“Zullen we doktertje spelen?”, vraagt Julia me. Ze heeft haar dokterspullen al op de bank klaar liggen. Een stethoscoop, een bloeddrukmeter, een plastic ding in de vorm van een pleister, een otoscoop (ja, ik wist ook niet dat het zo heette hoor, het is zo’n ding waar je mee in je oor kan kijken) een prik en een koortsmeter.
Ze gaat liggen, maakt haar buik vrij en zegt: “Ik heb zo’n buikpijn”. Ik luister met de stethoscoop, doe alle testen die mogelijk zijn met haar toolkit en uiteindelijk geef ik haar een prik en zeg: “Zo, jij bent weer beter.” Julia vindt het geweldig, nu mag ik gaan liggen en verandert zij in dokter Julia.
Gezondheid hangt niet samen met een prik
Toch twijfel ik of ik dit spelletje met haar moet spelen. Of nog beter: dat ik dit spel met haar speel en haar andere dingen er bij kan leren, zodat ze leert dat gezondheid niet samenhangt met een prik.
Ik vertel mijn kindjes altijd over hoe wonderlijk het is dat als je valt, en een wond hebt, je lichaam dat zo fantastisch mooi zelf kan herstellen. En tuurlijk, een pleister helpt om je lichaam even rust te geven omdat er geen troep in komt, maar het daadwerkelijke werk, gebeurt door je lichaam.
Ik heb het er met mijn kindjes over dat als zij moeten overgeven, dat dat een superfunctie is van hun lichaam, die ervoor zorgt dat hun lichaam zich opschoont zodat het lichaam weer beter wordt.
Ik vertel hen dat als ze buikpijn hebben, het een signaal van hun lichaam is waar ze naar mogen luisteren. Dat het lichaam vertelt dat er even iets niet goed zit. En dat dat iets kan zijn van hun lichaam, maar ook dat het een signaal kan zijn dat er iets anders in hun leven niet lekker zit. Want zo gaaf is je lichaam.
Dat als je lichaam hoofdpijn heeft, dat je lichaam even moet rusten, dat er iets teveel is geweest, of het nou eten is of spanning.
Ik probeer hen te leren dat hun lichaam hen helpt en dat het niet pijn doet om te pesten.
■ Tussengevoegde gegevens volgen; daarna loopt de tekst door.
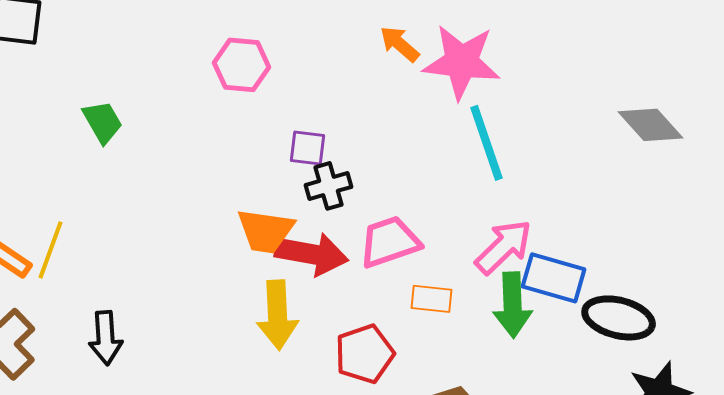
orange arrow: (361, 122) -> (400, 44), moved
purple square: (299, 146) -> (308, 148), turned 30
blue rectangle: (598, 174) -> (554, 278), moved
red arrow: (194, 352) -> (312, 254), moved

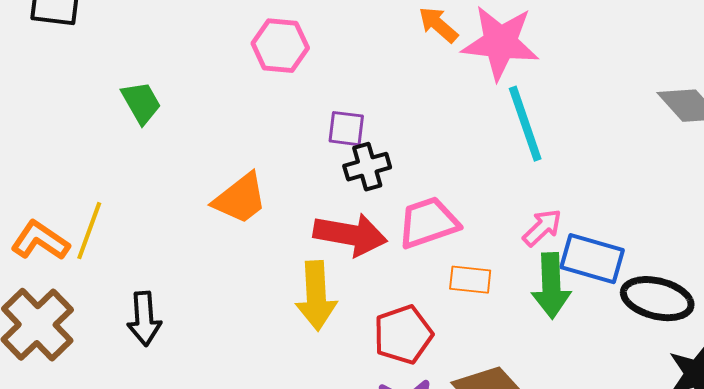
orange trapezoid: (266, 231) -> (240, 199), moved, turned -46
pink arrow: (504, 247) -> (542, 228), size x0.7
Ik geef mijn kinderen dan ook bijna nooit een paracetamol of iets dergelijks. Misschien omdat ik het geluk heb dat ze het bijna nooit nodig hebben, of misschien hebben ze het bijna nooit nodig omdat we samen proberen te luisteren naar wat hun lichaam zegt en daarop schakelen.
Leren we onze kinderen wel voldoende dat zij zichzelf kunnen helen?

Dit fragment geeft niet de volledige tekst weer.